======== Material supplied

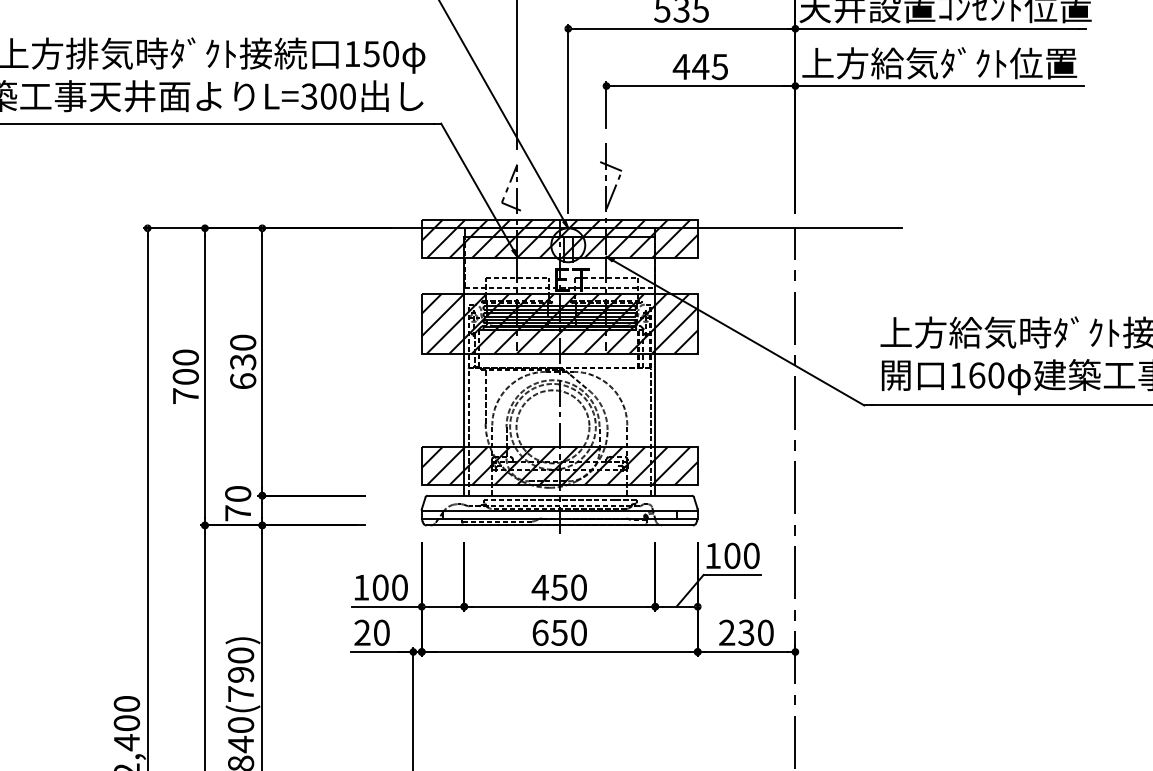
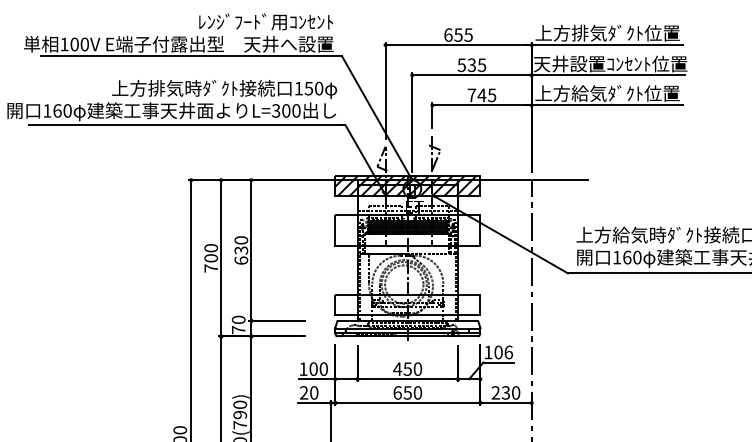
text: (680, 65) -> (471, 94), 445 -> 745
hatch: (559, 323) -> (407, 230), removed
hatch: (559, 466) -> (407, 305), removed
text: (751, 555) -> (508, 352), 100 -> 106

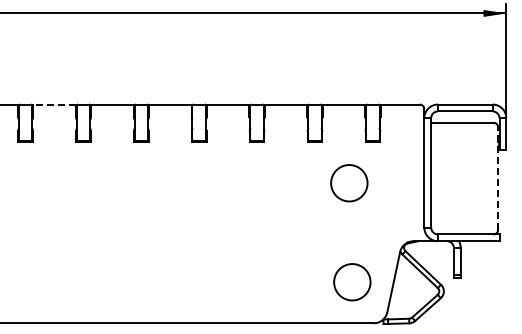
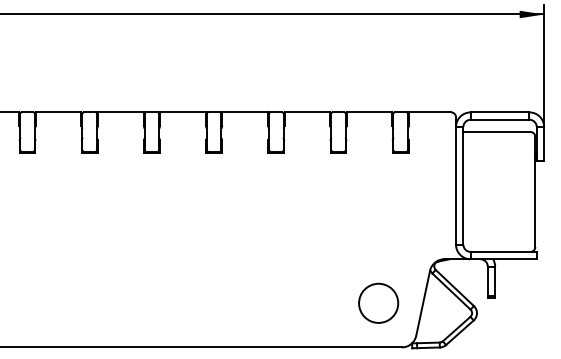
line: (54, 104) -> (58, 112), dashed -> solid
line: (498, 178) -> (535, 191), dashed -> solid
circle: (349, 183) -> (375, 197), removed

================

Repeat the lines of the records verbatim, starting at the line containing "hatch: (559, 323) -> (407, 230), removed" and stopping after the final line. Images stay out.

hatch: (559, 323) -> (407, 230), removed
hatch: (559, 466) -> (407, 305), removed
text: (751, 555) -> (508, 352), 100 -> 106

line: (54, 104) -> (58, 112), dashed -> solid
line: (498, 178) -> (535, 191), dashed -> solid
circle: (349, 183) -> (375, 197), removed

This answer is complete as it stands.